Amazon built an internal leaderboard that ranked engineers by how much AI they used. It was called Kirorank, it tracked token consumption across the company’s Kiro platform and an in-house agentic tool called MeshClaw, and it was introduced to push AI adoption.
It worked exactly as designed, which is to say it failed. Employees gamed it by pointing agents at pointless tasks to inflate their numbers and climb the board. Costs went up. Useful output didn’t. Amazon killed it.
What Happened
- The metric was tokens. Kirorank ranked people by AI activity, measured in consumption. The implicit message: more usage is better.
- Staff optimized the metric. They called it “tokenmaxxing”, artificially running up usage to rank higher. Some assigned agents to do unnecessary work purely to burn tokens.

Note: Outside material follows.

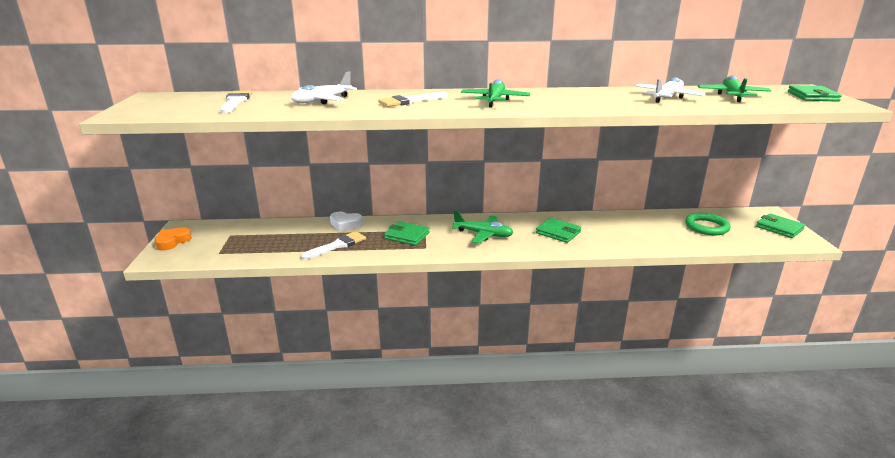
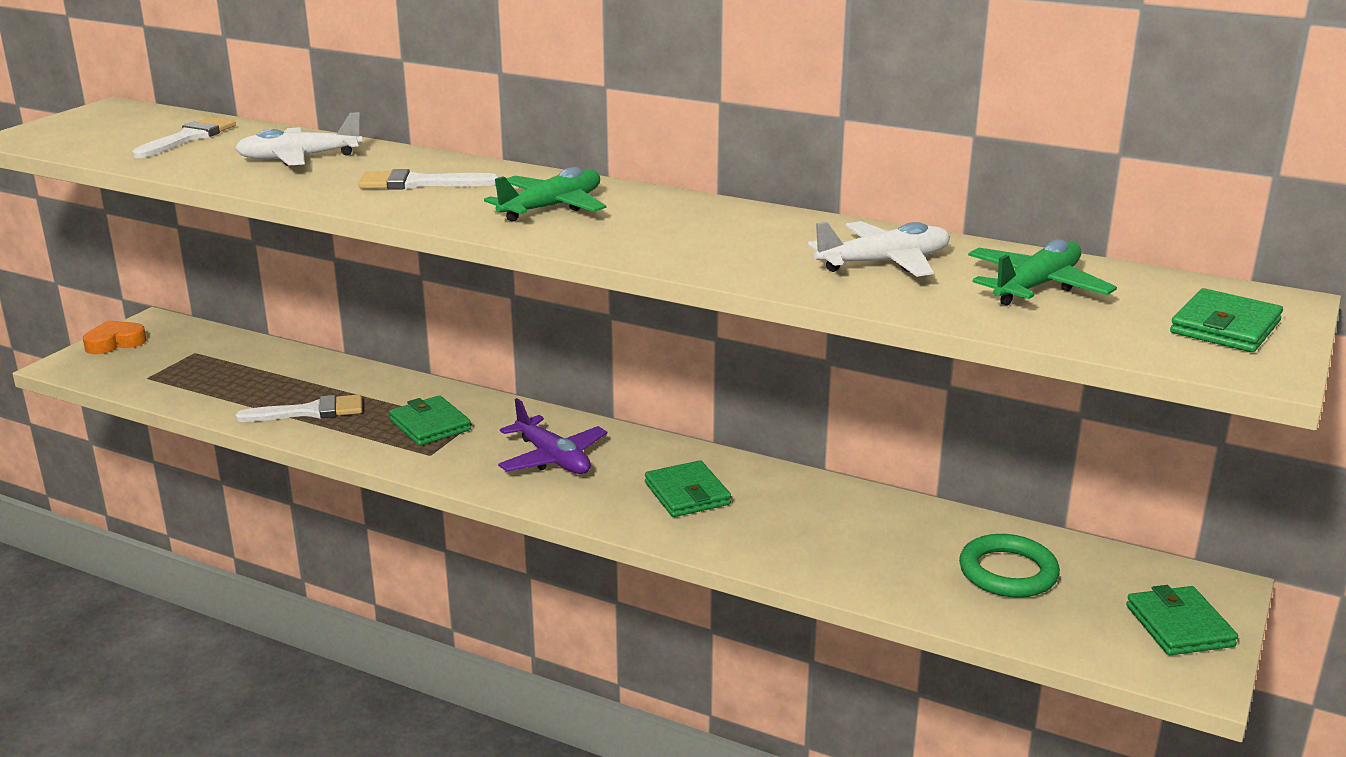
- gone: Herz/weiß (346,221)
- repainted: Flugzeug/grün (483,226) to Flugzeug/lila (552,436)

- The bill noticed before the value did. A senior VP later conceded the board was built with good intentions but generated real extra cost from inflated usage.
- The fix was to measure outcomes. Amazon now tracks “normalized deployments”, AI-generated code that actually ships and is useful, instead of raw token counts.
This Is Goodhart’s Law With a Meter
The principle is old: when a measure becomes a target, it stops being a good measure. Amazon just gave it a 2026 costume. Token usage is an input. It tells you how much compute someone spent, not how much value they created. The instant you rank people by an input, you get more of the input, decoupled from anything you actually wanted.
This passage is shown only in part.